> Document extract:
Monday, 18 March 2013

Summers on the Estate

One striking thing about the East End of London is how much it as physically changed form in the last 20 years. At around the time that the warehouses and lofts of Shoreditch were being rediscovered by the art crowd, Hackney Council was engaged in a huge programme of destruction, as various housing estates were demolished. Nowadays there are large areas you can walk through where the Victorian terraces give way to a strange, oddly suburban landscape of semis, apologetically detailed, measly in scale and generally nondescript. More often than not, if you scratch the surface you find that you are walking through an area which was at one point a large and notorious housing estate.

Despite all the much-discussed gentrification, there's probably still a large majority of people for whom the names Trowbridge, Holly Street or Nightingale conjure up memories of concrete towers, crime, drug addiction and squatting, and all the other cliches of the 1990s. One such estate, perhaps more notorious than most, for reasons we'll get to below, was the New Kingshold Estate.

> Source data:
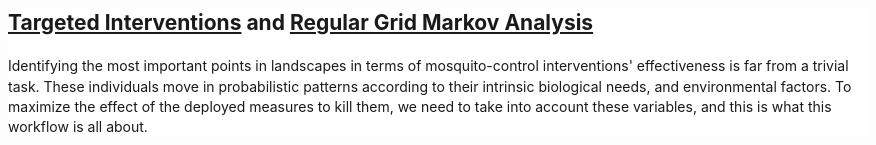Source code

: ## [Targeted Interventions](./TargetedInterventions.html) and [Regular Grid Markov Analysis](./TheWalkingDead.html)

Identifying the most important points in landscapes in terms of mosquito-control interventions' effectiveness is far from a trivial task. These individuals move in probabilistic patterns according to their intrinsic biological needs, and environmental factors. To maximize the effect of the deployed measures to kill them, we need to take into account these variables, and this is what this workflow is all about.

> Work order A: Do the following statements agree with the piece on East End housing estates? (i) Hackney Council demolished various housing estates around the time the art crowd was rediscovering Shoreditch's warehouses and lofts. (ii) The housing now standing where estates used to be is described as generous in scale. (iii) The New Kingshold Estate is described as less notorious than most. For each, answer yes or no and quote the words from the piece that decide it.
> Work order B: Can you extend the piece on East End housing estates, picking up after its final sentence?
The listing above comes from a separate source.

> Output A:
(i) Yes: "Hackney Council was engaged in a huge programme of destruction, as various housing estates were demolished."
(ii) No: "measly in scale and generally nondescript."
(iii) No: "perhaps more notorious than most."

> Output B:
Take a look at the image above. It shows the limits of the New Kingshold Estate. If you're a Londoner you'll note the northern edge of Victoria Park at the bottom - today an area of high house prices, twee delis, baby yoga and all that nonsense. If you look at the area within the red line you'll see it is mostly pitched roofs and gardens. Indeed, the housing looks like this:

Handley Road, Kingshold Estate, London E9, March 2012

Which I'm sure everyone would agree is pretty boring as far as housing goes. It's almost trying not to be seen. But up until 1995 that very same street looked like this:

Handley Road, Kingshold Estate, South Hackney, 1993 - 4

Or - good grief! - like this:

kingshold estate e9 1987-1999

But of course if you didn't know, you wouldn't know. The New Kingshold was just one of a great many housing estates now demolished, caught up in the maelstrom of political and cultural attitudes to housing from the 1960s to the present day. But one thing that made it particularly famous was its starring role in a 1990 television documentary called "A Summer on the Estate".


This, unfortunately, just needs to be seen. The sheer misery which the people featured in this programme are obviously going through is difficult to watch. From the head of the tenants association nearly killing himself with stress as he fights for the rights of his fellow residents, to the soft-touch alcoholic unable to intervene when his 'friend' attacks him and his family, to the images of the decayed scalp (yes, really) of an elderly man whose rotting corpse lay undiscovered for weeks, it's really harrowing to see people live like this. And the architecture gets it too - the asbestos-ridden partitions, the maggots, the cockroaches, the boarded up flats, it's quite obviously a shit-hole.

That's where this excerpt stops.